- **MATERIAL TO PROCESS**:
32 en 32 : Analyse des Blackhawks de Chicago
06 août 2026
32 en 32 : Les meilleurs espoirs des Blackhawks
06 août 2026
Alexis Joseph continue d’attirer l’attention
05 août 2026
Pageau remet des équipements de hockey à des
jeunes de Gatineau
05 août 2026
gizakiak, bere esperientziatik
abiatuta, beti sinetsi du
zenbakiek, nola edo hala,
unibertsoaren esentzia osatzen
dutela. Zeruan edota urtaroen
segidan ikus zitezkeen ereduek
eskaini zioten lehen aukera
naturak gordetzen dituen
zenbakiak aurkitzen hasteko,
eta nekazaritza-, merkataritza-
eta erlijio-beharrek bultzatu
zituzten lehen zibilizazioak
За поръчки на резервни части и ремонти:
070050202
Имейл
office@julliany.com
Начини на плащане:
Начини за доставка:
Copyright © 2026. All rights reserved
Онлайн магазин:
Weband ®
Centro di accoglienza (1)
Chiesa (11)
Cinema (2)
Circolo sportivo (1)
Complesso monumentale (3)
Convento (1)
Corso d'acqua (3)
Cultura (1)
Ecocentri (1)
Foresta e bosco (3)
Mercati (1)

==

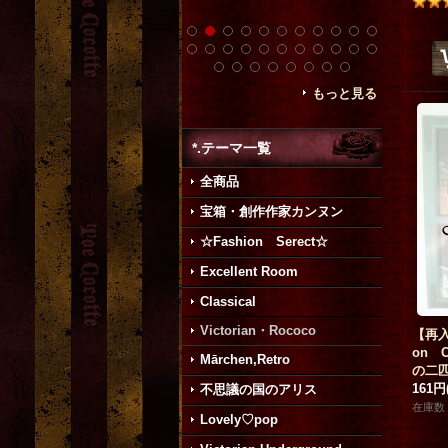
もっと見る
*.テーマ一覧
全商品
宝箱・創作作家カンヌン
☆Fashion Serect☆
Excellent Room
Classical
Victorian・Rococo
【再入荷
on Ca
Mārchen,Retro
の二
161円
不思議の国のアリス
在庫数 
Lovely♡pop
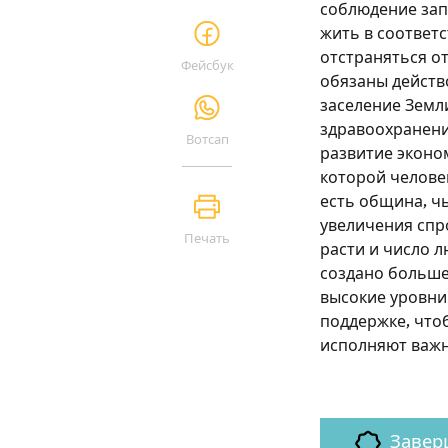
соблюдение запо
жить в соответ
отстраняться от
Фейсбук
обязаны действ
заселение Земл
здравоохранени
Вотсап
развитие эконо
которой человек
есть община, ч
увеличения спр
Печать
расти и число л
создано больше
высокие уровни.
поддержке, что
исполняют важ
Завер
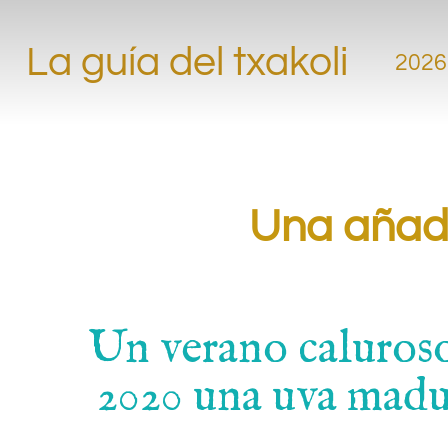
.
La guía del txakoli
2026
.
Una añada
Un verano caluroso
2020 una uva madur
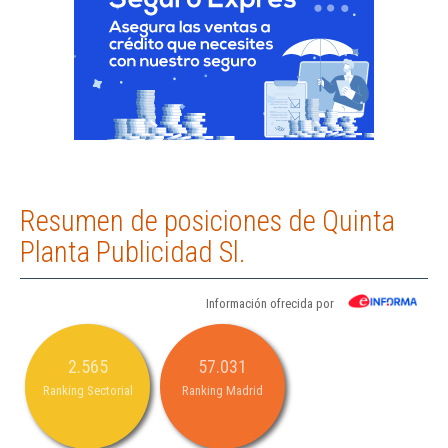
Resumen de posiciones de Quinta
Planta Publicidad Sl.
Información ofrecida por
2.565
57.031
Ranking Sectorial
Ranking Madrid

* * *

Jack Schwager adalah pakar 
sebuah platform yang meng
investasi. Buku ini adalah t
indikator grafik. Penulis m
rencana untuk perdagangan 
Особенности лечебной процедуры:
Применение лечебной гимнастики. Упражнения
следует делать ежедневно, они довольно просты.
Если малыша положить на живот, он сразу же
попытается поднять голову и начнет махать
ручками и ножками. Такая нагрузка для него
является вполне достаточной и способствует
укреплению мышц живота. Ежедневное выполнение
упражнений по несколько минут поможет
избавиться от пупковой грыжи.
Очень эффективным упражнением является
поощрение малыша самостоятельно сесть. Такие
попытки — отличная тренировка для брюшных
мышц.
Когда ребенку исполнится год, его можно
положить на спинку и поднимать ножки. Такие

- **WORK REQUEST**: A word-for-word copy of the lines above from the one with "32 en 32 : Analyse des Blackhawks de Chicago" through the one with "unibertsoaren esentzia osatzen", inclusive, is the only output wanted.

- **ANSWER SECTION**:
32 en 32 : Analyse des Blackhawks de Chicago
06 août 2026
32 en 32 : Les meilleurs espoirs des Blackhawks
06 août 2026
Alexis Joseph continue d’attirer l’attention
05 août 2026
Pageau remet des équipements de hockey à des
jeunes de Gatineau
05 août 2026
gizakiak, bere esperientziatik
abiatuta, beti sinetsi du
zenbakiek, nola edo hala,
unibertsoaren esentzia osatzen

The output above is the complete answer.